§ **Exercise 1**: Translate this sentence from the passage on British statute drafting into Spanish: "It is the purpose of this paper to examine the major contributions to this marked improvement of the expression and form of British statutes."
§ **Exercise 2**: Carry the passage on the history of British statute drafting forward with one more paragraph that picks up after its final sentence.

§ **Text**:
◆ ◆ ◆ ◆ ◆
It is the purpose of this paper to examine the major contributions to this marked
improvement of the expression and form of British statutes.
Pre-Victorian Drafting and its Critics
Up to the early nineteenth century bills had been prepared in a variety of ways'.
The earliest statutes were drafted by judges of the King's Council in response to
petitions to the monarch; they were generally short, written in Latin or French up
to the end of the fifteenth century and in English thereafter. As the functions of
parliament changed from that of a King's Council which made petitions to that of a
legislature which initiated bills, the drafting of bills passed to private members or
their legal assistants - usually conveyancers. The first officially appointed bill
draftsman was a William Harrison whom William Pitt established as Parliamen-
tary Counsel to the Treasury in 1798 to prepare Treasury bills and to help in the
drafting of legislation in other departments as time permitted. This post lapsed
with its holder in 1837, and the Home Office took responsibility for drafting,
appointing Drinkwater Bethune in 1837, followed by Walter Coulson in 1848.
◆ ◆ ◆ ◆ ◆
§ **Data for review**:
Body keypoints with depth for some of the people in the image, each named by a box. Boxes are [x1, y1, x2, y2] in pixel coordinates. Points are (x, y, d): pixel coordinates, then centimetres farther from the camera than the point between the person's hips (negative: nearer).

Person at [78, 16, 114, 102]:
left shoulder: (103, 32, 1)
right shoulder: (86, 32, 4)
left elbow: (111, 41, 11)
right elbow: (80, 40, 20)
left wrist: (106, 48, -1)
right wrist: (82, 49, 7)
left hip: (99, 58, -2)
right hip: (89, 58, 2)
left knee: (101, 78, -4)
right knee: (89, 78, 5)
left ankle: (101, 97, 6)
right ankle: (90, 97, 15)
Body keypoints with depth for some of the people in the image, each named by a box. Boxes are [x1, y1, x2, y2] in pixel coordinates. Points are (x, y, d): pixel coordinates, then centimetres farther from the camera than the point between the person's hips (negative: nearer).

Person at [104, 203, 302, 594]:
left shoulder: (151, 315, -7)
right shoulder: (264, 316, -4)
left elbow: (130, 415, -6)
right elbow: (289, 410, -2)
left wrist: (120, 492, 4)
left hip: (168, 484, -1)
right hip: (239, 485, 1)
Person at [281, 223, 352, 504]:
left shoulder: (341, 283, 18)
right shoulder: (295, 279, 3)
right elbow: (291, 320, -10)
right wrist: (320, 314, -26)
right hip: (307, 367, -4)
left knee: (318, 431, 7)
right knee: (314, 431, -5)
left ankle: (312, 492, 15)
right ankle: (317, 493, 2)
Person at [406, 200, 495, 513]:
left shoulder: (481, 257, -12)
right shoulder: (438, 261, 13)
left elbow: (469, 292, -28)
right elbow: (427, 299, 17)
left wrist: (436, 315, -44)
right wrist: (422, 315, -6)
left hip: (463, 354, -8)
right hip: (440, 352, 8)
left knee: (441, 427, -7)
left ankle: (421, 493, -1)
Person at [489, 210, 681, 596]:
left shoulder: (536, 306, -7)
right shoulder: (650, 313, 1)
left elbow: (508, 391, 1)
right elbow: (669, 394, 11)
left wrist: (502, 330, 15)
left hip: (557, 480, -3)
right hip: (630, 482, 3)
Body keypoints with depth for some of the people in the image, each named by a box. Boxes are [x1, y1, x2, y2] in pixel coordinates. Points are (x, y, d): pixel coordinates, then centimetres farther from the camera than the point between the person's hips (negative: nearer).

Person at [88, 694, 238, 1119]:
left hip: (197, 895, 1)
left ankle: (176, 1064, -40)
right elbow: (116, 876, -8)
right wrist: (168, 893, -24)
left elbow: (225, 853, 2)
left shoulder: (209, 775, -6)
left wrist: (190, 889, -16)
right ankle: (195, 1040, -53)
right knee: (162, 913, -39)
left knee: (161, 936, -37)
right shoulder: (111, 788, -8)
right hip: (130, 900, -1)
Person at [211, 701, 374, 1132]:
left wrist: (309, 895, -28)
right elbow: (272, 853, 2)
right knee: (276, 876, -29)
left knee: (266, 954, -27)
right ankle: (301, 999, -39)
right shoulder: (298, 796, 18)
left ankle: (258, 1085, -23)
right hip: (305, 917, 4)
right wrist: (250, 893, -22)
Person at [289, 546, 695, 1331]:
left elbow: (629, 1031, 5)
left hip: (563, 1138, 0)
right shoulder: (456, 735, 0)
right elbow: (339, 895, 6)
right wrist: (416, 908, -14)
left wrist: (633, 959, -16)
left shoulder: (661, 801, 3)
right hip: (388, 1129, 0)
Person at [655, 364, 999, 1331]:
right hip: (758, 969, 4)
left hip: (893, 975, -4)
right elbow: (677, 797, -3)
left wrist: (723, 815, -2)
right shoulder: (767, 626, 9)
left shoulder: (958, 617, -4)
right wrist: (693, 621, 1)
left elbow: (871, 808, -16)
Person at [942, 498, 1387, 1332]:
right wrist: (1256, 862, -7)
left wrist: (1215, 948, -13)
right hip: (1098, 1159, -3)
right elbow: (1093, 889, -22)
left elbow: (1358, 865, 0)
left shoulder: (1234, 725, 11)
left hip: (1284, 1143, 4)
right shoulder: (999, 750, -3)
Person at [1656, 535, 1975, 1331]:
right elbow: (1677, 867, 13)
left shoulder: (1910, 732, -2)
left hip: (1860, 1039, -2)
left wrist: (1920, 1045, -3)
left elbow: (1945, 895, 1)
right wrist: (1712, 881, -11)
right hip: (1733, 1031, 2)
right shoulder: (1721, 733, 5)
◆ ◆ ◆ ◆ ◆
§ **Exercise output 1**: El propósito de este artículo es examinar las principales contribuciones a esta notable mejora de la expresión y la forma de las leyes británicas.

§ **Exercise output 2**:
Despite these appointments, a great deal of drafting in the eighteenth and
nineteenth centuries was done by conveyancers - a practice which was both
expensive and unwieldy. No uniformity of style and language was possible, and the
peculiar inflation and repetition characteristic of conveyancers' language con-
tinued unabated. (Various reasons have been offered for the introduction of prolix
expressions such as 'all and every', 'shall and may', 'from and after' which are
particularly noticeable in legal language from the Tudor period on; the kindest
reason is that English terms were unsettled and so needed reinforcement from
decided French terms; 'deem and consider', 'fit and proper', 'free and clear' are
typical examples of English terms followed by French, but the practice of doubling
extended to having two perfectly comprehensible English terms as in 'have and
hold', 'let or hindrance'. A less kind explanation is that printing permitted and even
1. See S.G.G. Edgar, Craies on Statute Law, 7th ed. London, 1971,21-22 and footnotes for
a brief account of early drafting.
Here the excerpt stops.